» **Directions**
Give back every line of the material below word for word, leaving out the pictures.

(Saved entries)

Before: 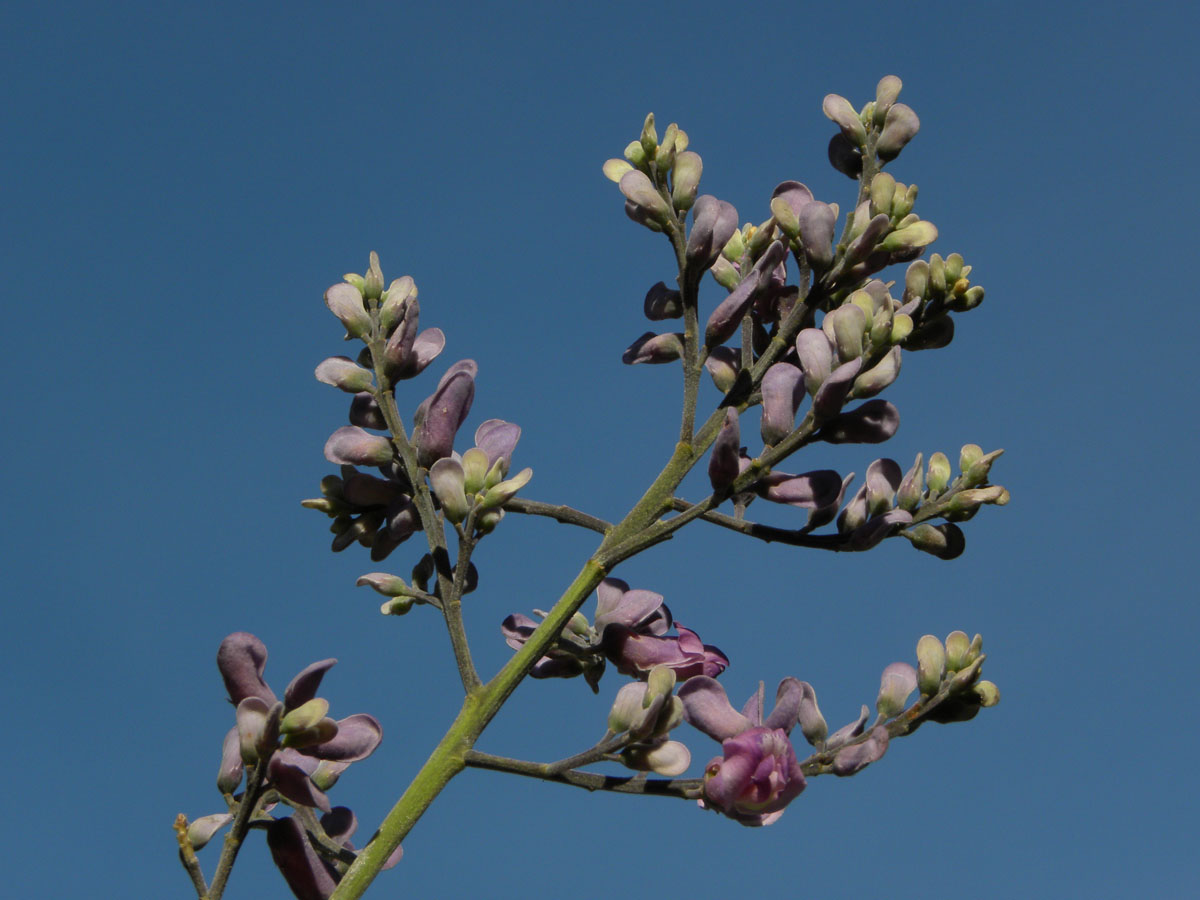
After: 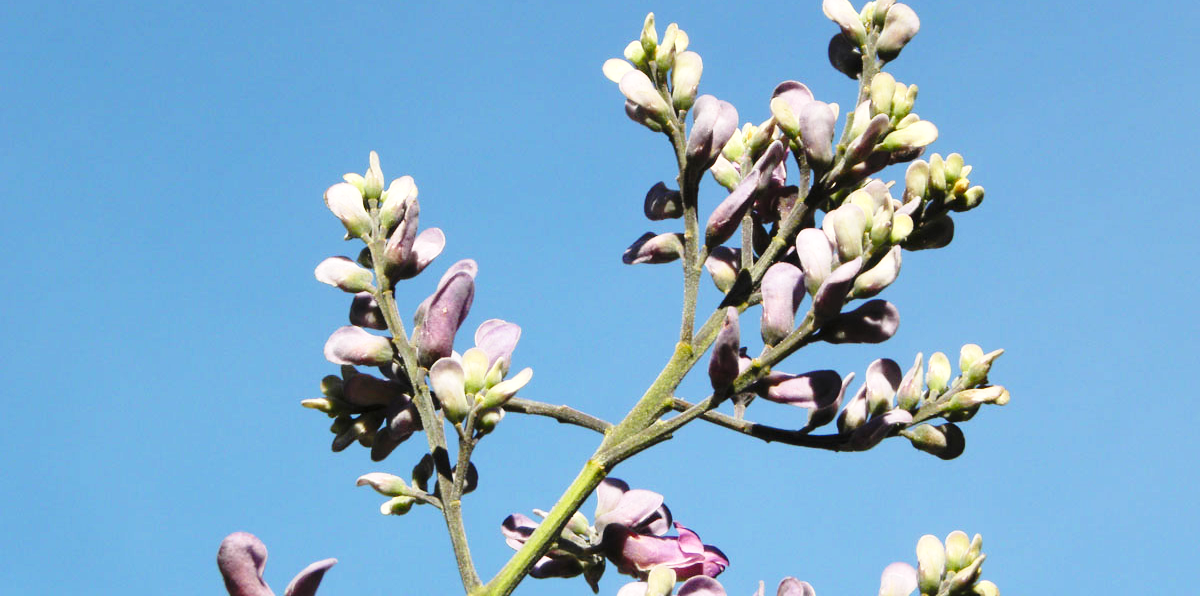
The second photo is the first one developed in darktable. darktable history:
base curve: curves: ch0 [(0, 0) (0.028, 0.03) (0.121, 0.232) (0.46, 0.748) (0.859, 0.968) (1, 1)], preserve colors none
exposure: black level correction 0, exposure 1.099 EV, compensate highlight preservation false
crop: top 11.136%, bottom 22.61%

» **Completed task**
Before: 
After: 
The second photo is the first one developed in darktable. darktable history:
base curve: curves: ch0 [(0, 0) (0.028, 0.03) (0.121, 0.232) (0.46, 0.748) (0.859, 0.968) (1, 1)], preserve colors none
exposure: black level correction 0, exposure 1.099 EV, compensate highlight preservation false
crop: top 11.136%, bottom 22.61%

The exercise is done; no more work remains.